Mais dans cette situation, l'un comme l'autre souffrait. Parce que l'un comme l'autre savait que vivre l'un sans l'autre n'était pas envisageable. Alors Antoine venait de se prendre une claque. Parce que oui, avec son départ précipité à l'autre bout du globe il avait eu espoir… Espoir de retrouver une autre Candice, prête à faire des efforts et à changer… pour eux… Et Candice elle, avait pensé que cette distance lui ferait comprendre que la séparation n'était pas la solution… Mais son manque de lucidité l'avait finalement conduite à creuser davantage le fond du trou qu'elle avait commencé à percer.

Alors Candice était rentrée chez elle. Non elle n'avait plus envie de pleurer… Au contraire, elle s'était chargée d'une haine inexplicable qui l'avait menée à claquer la porte de sa maison. Dans le canapé, Emma sursauta, signe que sa tranquillité venait d'être perturbée par une furie qu'elle aperçut rapidement débarquer dans le salon.

« Alors ? Tu l'as vu ?

- Oui !

- Et donc ?

- C'est officiellement terminé !

- Il te l'a dit ?

- Bah oui ! Mais c'est pas grave hein… mentit-elle. Il trouvera sûrement mille fois mieux ailleurs !

- Maman… chuchota Emma par compassion en se levant pour s'approcher d'elle.

- Mais tu sais ce que c'est le pire ? s'emporta Candice dans une furie noire.

- Nan…

- C'est que ça faisait trois semaines qu'il était parti ! Trois semaines qu'on s'était pas vus, qu'on s'était pas parlé… Et… Et… Et j'ai l'impression qu'il s'en fout quoi… on dirait que nous deux ça n'a jamais compté pour lui…

- Mais tu sais comment il est… il montre jamais rien Antoine… bien sûr que ça le touche…

- Bah on dirait pas ! S'énerva-t-elle en partant en furie dans sa chambre.

- Maman ? Qu'est-ce que tu fais ?

- Le ménage ! Hurla-t-elle en ouvrant un carton avant de se saisir de leur photo et de mettre le cadre dedans.

- Tu fais n'importe quoi là… et après tu vas regretter…

- Et une chemise ! Et de deux ! Caleçon… très moche en plus! Pull…

- C'est pas celui que tu portais dehors hier soir ?

- Il m'allait beaucoup mieux à moi c'est vrai… »

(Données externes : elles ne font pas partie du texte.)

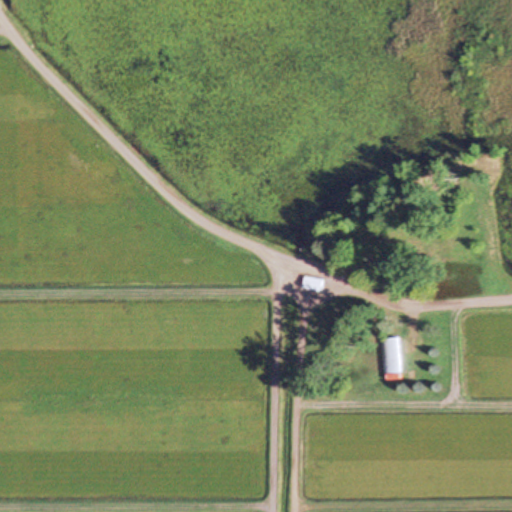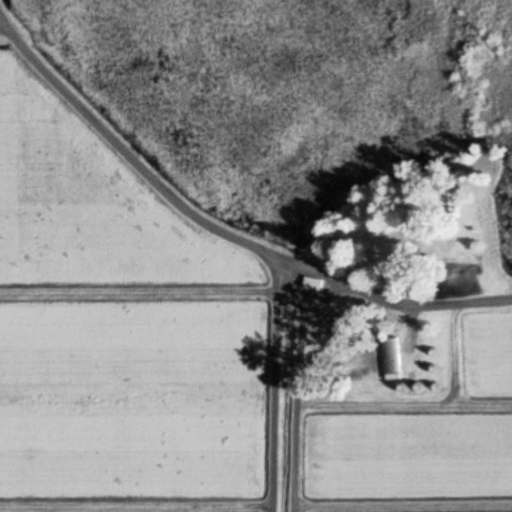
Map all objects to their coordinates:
building: (395, 252)
building: (314, 284)
crop: (193, 345)
building: (392, 355)
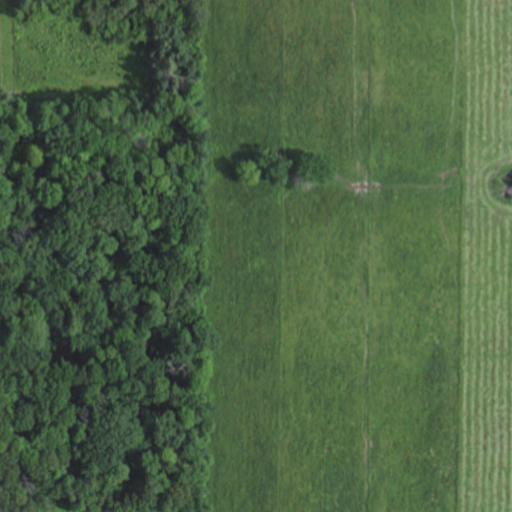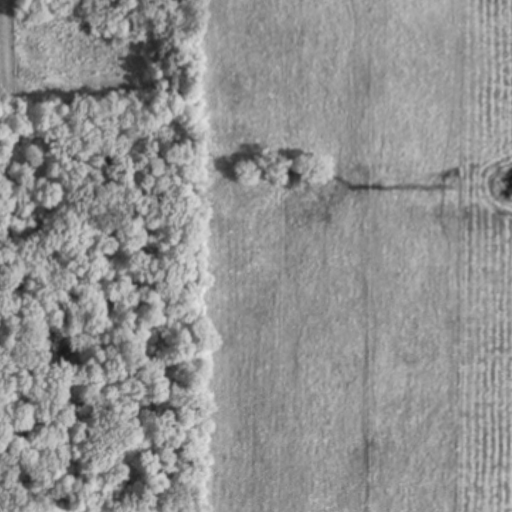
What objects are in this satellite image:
crop: (355, 255)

Emma hocha négativement la tête en observant sa mère retourner sa chambre pour dénicher les moindres objets d'Antoine avant de les balancer dans le carton. Elle finit par quitter la chambre, laissant la furie finir son tri. Rapidement Candice referma le carton et s'affaissa sur son lit, laissant finalement ses larmes dévaler ses joues.

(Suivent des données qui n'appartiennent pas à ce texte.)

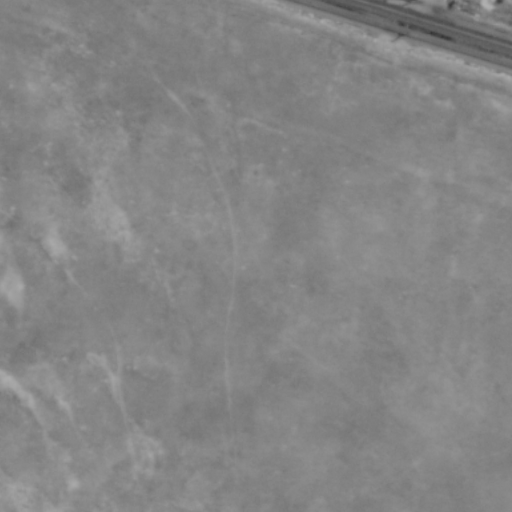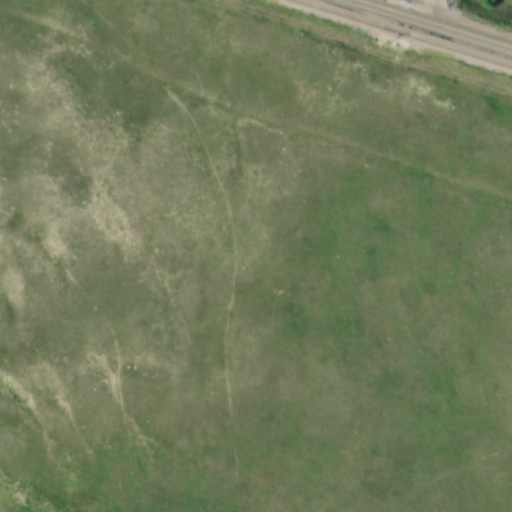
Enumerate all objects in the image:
railway: (437, 24)
railway: (410, 33)
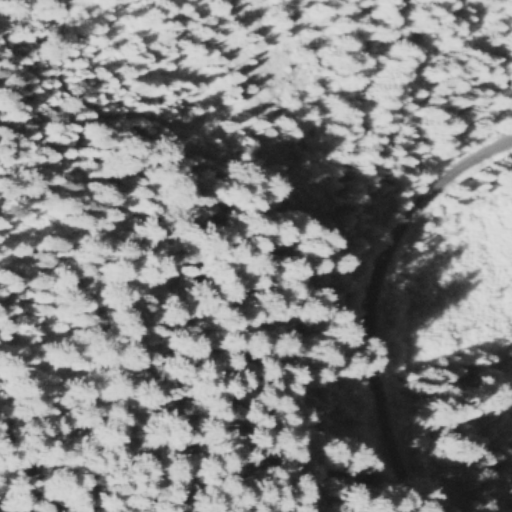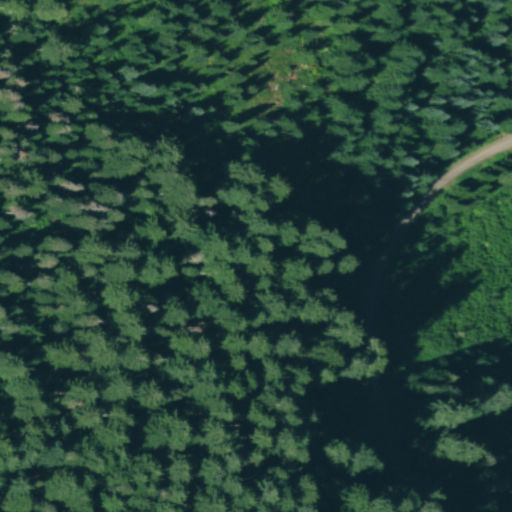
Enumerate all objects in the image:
road: (145, 193)
road: (364, 296)
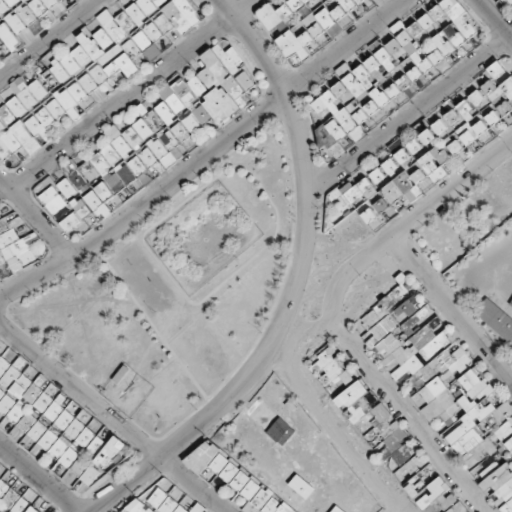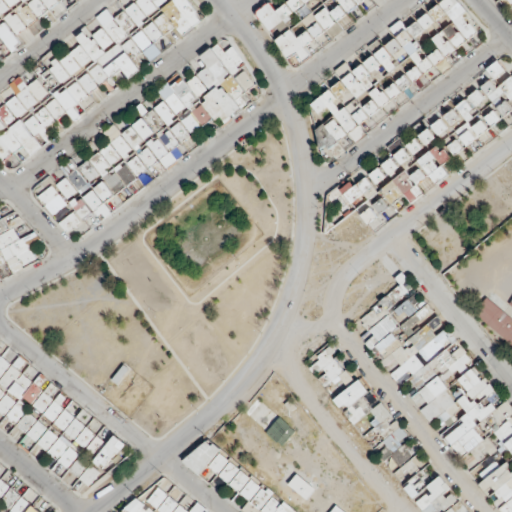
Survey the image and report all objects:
park: (204, 236)
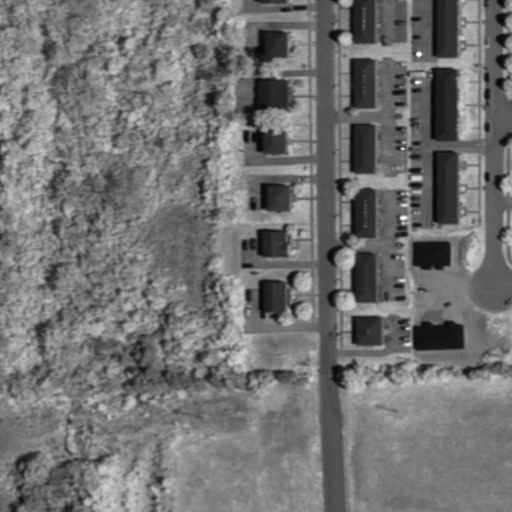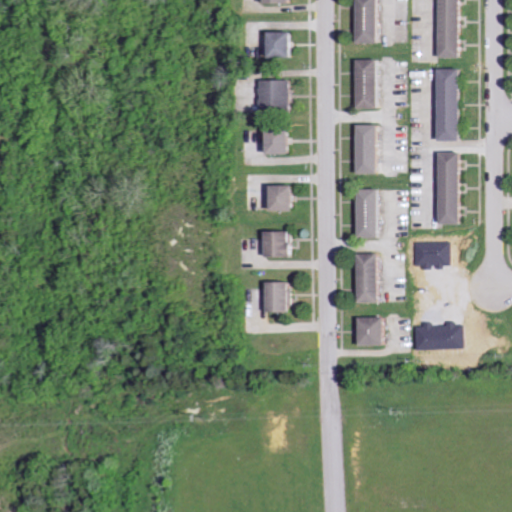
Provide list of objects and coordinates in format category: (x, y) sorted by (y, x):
building: (284, 1)
road: (388, 17)
building: (374, 21)
road: (424, 26)
building: (456, 28)
building: (289, 44)
building: (375, 83)
building: (284, 95)
building: (457, 104)
road: (381, 114)
road: (504, 120)
road: (387, 137)
building: (289, 141)
road: (496, 143)
road: (426, 146)
building: (375, 148)
road: (328, 181)
road: (426, 181)
building: (459, 187)
building: (292, 197)
road: (504, 201)
building: (376, 213)
building: (288, 243)
road: (380, 245)
road: (387, 268)
building: (377, 278)
road: (503, 287)
building: (288, 297)
building: (381, 331)
road: (373, 350)
road: (332, 437)
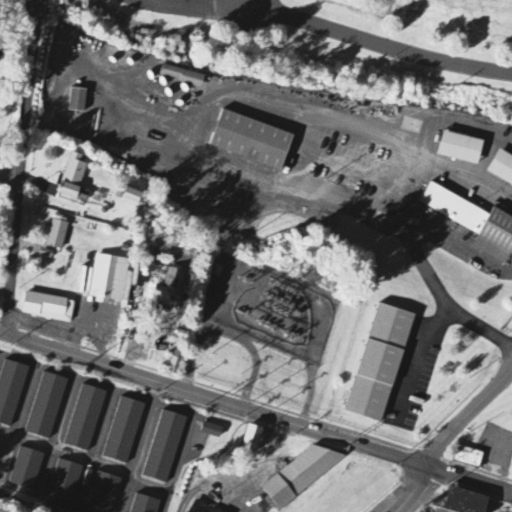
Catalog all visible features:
road: (244, 0)
road: (190, 3)
road: (192, 7)
road: (376, 41)
building: (76, 101)
road: (193, 122)
road: (453, 123)
building: (251, 137)
building: (250, 141)
road: (193, 142)
building: (461, 145)
building: (459, 148)
road: (307, 151)
road: (485, 158)
building: (502, 164)
road: (21, 166)
building: (501, 168)
road: (237, 176)
road: (466, 176)
road: (9, 179)
building: (73, 179)
building: (130, 197)
building: (67, 201)
building: (474, 219)
building: (473, 223)
building: (56, 235)
building: (167, 289)
building: (47, 308)
power substation: (267, 308)
road: (416, 356)
building: (379, 363)
building: (378, 364)
building: (10, 391)
building: (45, 407)
road: (254, 414)
road: (466, 417)
building: (84, 419)
building: (210, 431)
building: (123, 432)
building: (250, 441)
building: (163, 447)
building: (467, 458)
building: (25, 469)
building: (298, 476)
building: (511, 479)
building: (64, 482)
road: (418, 491)
building: (102, 494)
building: (463, 502)
building: (143, 505)
building: (200, 507)
building: (52, 510)
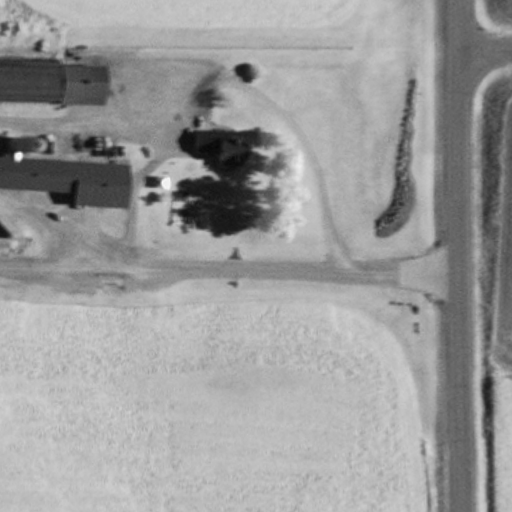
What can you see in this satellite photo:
road: (486, 50)
building: (223, 145)
building: (70, 179)
road: (21, 215)
road: (74, 232)
road: (461, 255)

Une heure plus tard, Candice n'avait toujours pas bougé. Le coup était dur à encaisser… Surtout qu'elle avait eu espoir que cette petite attention apaise les tensions entre eux. Mais encore une fois elle s'était heurtée à un mur… Et considérer qu'Antoine, après trois semaines de distance, soit toujours dans le refoulement, était tout bonnement impossible à ses yeux. Lui qui avait toujours été derrière elle. Lui qui l'avait toujours attendu. Lui qui s'était toujours montré aux petits soins… Là… Candice prenait conscience que c'était différent… Et que ce n'était peut-être finalement pas qu'à cause du retour de Louise…

« Je te quitte parce que toi tu m'aimes pas assez pour vouloir construire quelque chose avec moi » répéta-t-elle dans sa tête indéfiniment.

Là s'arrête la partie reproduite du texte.